▸ **Task objective**
The lines to repeat are those below from the one containing "negative for brown" down to the one containing "cells exhibit low", both included; reproduce them exactly and nothing else.

▸ **Given records**
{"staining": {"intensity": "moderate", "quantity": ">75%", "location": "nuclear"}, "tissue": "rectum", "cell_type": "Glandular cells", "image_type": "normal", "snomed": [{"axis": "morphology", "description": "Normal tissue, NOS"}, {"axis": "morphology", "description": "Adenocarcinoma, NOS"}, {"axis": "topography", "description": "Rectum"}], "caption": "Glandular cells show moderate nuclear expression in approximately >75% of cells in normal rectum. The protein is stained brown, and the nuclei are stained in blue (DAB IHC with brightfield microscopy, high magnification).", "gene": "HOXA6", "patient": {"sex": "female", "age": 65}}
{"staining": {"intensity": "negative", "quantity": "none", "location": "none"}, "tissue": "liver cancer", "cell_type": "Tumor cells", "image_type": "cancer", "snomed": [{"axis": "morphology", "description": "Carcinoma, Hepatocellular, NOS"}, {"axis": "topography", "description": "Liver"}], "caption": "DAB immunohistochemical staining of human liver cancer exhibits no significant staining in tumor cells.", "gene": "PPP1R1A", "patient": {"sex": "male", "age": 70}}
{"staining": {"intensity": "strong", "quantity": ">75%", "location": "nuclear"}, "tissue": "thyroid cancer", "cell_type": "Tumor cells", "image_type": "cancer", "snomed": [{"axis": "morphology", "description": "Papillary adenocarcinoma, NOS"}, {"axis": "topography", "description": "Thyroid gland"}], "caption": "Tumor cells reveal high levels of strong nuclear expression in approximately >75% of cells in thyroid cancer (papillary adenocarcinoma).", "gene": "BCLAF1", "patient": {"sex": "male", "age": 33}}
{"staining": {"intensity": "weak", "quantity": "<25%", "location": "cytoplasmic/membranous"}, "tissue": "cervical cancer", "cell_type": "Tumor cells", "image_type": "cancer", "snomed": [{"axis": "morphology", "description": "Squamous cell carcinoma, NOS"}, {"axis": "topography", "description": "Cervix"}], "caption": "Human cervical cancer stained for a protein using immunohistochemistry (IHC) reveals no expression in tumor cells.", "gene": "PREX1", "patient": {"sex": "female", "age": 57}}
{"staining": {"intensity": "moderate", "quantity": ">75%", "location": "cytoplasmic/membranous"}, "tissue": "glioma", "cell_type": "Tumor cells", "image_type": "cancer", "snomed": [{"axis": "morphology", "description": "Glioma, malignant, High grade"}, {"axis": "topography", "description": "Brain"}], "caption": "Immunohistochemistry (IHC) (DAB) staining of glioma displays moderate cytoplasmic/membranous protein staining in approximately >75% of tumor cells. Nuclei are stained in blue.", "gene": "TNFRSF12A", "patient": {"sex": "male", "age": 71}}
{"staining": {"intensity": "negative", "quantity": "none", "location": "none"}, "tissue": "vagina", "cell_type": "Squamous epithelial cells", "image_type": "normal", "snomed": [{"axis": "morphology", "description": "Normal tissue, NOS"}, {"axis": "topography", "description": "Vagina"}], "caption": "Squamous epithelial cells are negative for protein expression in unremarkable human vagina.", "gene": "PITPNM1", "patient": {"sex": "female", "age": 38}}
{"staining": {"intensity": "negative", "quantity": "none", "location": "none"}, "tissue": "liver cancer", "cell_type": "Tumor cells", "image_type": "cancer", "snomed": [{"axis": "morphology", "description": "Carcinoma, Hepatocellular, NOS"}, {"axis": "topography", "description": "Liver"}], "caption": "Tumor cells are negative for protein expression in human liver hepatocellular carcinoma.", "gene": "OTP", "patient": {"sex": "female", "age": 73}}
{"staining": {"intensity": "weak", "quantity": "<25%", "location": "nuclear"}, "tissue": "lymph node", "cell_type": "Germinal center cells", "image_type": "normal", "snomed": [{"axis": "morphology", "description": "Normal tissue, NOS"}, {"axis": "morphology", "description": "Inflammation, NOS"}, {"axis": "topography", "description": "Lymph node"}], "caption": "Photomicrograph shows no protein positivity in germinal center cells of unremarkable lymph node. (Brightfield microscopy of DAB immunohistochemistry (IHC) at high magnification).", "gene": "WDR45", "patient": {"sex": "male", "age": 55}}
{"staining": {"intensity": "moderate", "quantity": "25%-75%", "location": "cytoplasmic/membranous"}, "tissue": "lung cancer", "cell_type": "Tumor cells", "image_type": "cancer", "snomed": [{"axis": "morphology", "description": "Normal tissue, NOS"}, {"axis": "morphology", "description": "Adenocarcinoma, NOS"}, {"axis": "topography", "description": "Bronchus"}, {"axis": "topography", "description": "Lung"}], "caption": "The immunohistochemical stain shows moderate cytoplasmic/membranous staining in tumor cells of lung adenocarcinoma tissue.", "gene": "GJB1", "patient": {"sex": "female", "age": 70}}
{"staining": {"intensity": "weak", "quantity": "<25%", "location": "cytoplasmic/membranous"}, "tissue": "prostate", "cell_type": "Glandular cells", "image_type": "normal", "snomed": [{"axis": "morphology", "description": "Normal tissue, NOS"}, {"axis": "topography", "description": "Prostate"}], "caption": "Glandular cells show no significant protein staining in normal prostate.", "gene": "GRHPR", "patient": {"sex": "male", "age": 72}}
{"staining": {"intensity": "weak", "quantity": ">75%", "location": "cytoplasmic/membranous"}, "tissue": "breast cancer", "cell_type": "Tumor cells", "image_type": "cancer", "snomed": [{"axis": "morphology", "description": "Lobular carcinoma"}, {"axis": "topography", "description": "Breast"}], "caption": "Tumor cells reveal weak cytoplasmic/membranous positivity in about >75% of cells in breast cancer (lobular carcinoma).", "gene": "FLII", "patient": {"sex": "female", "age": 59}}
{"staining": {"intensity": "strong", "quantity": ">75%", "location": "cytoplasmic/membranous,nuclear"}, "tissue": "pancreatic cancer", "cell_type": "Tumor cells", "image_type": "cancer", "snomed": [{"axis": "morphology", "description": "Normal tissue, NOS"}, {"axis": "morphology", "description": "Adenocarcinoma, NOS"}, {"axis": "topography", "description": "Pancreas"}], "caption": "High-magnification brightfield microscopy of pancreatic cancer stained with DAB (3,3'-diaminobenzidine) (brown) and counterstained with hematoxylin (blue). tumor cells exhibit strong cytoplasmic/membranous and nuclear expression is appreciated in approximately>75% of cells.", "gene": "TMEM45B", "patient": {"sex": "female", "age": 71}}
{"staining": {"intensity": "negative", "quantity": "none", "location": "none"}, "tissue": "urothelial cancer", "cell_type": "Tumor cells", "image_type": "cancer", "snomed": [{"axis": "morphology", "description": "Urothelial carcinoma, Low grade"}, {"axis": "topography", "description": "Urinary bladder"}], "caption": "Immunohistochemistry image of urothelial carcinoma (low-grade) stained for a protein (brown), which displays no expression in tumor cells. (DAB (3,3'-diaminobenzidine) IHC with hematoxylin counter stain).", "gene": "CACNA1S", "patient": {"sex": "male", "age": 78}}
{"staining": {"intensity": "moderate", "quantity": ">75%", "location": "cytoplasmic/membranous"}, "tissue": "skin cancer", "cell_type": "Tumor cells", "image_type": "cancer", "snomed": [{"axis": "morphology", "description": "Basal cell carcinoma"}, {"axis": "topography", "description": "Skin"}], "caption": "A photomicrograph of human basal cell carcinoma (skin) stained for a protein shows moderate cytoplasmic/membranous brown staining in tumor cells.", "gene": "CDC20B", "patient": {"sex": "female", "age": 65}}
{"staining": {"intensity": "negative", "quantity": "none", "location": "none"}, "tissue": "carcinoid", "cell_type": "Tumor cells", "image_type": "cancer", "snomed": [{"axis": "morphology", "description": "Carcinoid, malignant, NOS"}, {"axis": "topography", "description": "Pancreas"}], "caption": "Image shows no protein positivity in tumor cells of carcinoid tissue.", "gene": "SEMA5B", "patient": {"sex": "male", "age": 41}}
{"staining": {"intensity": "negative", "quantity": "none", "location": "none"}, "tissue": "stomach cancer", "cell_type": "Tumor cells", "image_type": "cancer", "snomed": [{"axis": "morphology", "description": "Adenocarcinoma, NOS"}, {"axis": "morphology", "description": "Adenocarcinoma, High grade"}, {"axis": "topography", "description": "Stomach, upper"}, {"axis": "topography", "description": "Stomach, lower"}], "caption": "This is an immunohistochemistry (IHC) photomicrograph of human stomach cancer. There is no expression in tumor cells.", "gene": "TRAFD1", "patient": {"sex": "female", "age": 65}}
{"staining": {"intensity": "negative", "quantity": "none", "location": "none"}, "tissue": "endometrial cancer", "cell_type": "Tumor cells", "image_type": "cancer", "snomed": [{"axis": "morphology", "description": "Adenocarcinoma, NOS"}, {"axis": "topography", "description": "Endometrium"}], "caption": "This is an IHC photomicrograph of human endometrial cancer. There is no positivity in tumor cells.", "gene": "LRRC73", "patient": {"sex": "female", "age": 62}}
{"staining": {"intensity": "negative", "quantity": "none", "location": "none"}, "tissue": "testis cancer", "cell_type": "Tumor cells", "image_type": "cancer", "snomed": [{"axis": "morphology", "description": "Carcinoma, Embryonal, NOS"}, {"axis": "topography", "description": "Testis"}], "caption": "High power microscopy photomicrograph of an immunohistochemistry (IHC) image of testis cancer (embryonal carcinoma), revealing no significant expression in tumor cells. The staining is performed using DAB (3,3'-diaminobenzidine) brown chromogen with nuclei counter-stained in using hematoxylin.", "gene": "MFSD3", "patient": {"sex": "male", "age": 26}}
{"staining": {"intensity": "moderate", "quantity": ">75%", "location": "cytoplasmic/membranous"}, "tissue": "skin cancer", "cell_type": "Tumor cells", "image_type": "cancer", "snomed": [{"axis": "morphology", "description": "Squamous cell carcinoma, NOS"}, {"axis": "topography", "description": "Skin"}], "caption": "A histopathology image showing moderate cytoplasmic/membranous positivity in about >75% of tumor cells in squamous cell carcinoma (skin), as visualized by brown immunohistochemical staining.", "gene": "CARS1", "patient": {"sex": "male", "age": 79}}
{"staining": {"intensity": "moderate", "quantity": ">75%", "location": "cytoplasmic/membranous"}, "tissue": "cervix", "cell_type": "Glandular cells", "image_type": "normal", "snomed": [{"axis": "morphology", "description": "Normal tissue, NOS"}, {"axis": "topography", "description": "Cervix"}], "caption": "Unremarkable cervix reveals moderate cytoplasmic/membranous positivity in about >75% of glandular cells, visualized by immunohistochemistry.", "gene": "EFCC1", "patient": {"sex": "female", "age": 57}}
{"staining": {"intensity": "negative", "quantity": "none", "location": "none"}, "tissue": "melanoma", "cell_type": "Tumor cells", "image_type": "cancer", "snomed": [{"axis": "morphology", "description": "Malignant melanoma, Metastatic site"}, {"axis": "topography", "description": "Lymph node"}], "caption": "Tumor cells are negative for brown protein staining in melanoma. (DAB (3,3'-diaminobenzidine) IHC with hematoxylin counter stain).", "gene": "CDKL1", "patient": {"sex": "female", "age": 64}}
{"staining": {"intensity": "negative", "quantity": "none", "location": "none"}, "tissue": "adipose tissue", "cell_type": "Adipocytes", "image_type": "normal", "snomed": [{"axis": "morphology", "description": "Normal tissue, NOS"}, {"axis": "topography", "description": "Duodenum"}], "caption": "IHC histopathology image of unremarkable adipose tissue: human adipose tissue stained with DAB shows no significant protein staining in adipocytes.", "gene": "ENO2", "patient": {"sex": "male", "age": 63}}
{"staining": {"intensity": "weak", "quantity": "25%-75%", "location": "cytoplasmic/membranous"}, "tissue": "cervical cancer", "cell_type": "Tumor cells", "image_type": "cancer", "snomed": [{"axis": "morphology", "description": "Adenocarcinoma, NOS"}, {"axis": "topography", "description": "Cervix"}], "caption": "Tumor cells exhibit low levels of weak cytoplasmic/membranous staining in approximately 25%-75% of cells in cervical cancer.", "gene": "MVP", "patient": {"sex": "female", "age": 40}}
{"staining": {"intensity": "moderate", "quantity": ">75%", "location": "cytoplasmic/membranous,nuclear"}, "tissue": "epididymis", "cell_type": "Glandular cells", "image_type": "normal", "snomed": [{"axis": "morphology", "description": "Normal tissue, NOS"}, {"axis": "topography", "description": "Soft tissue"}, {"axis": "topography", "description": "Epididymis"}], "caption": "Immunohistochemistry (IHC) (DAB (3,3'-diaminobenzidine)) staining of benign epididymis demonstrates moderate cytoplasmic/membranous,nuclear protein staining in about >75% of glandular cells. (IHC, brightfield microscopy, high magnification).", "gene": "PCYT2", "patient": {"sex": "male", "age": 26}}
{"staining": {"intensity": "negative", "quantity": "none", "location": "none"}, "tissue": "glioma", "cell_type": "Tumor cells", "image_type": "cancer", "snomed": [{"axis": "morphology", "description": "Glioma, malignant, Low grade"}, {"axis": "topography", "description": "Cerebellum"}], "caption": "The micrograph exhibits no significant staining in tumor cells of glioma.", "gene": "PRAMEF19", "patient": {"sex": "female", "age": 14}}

▸ **Written reply**
{"staining": {"intensity": "negative", "quantity": "none", "location": "none"}, "tissue": "melanoma", "cell_type": "Tumor cells", "image_type": "cancer", "snomed": [{"axis": "morphology", "description": "Malignant melanoma, Metastatic site"}, {"axis": "topography", "description": "Lymph node"}], "caption": "Tumor cells are negative for brown protein staining in melanoma. (DAB (3,3'-diaminobenzidine) IHC with hematoxylin counter stain).", "gene": "CDKL1", "patient": {"sex": "female", "age": 64}}
{"staining": {"intensity": "negative", "quantity": "none", "location": "none"}, "tissue": "adipose tissue", "cell_type": "Adipocytes", "image_type": "normal", "snomed": [{"axis": "morphology", "description": "Normal tissue, NOS"}, {"axis": "topography", "description": "Duodenum"}], "caption": "IHC histopathology image of unremarkable adipose tissue: human adipose tissue stained with DAB shows no significant protein staining in adipocytes.", "gene": "ENO2", "patient": {"sex": "male", "age": 63}}
{"staining": {"intensity": "weak", "quantity": "25%-75%", "location": "cytoplasmic/membranous"}, "tissue": "cervical cancer", "cell_type": "Tumor cells", "image_type": "cancer", "snomed": [{"axis": "morphology", "description": "Adenocarcinoma, NOS"}, {"axis": "topography", "description": "Cervix"}], "caption": "Tumor cells exhibit low levels of weak cytoplasmic/membranous staining in approximately 25%-75% of cells in cervical cancer.", "gene": "MVP", "patient": {"sex": "female", "age": 40}}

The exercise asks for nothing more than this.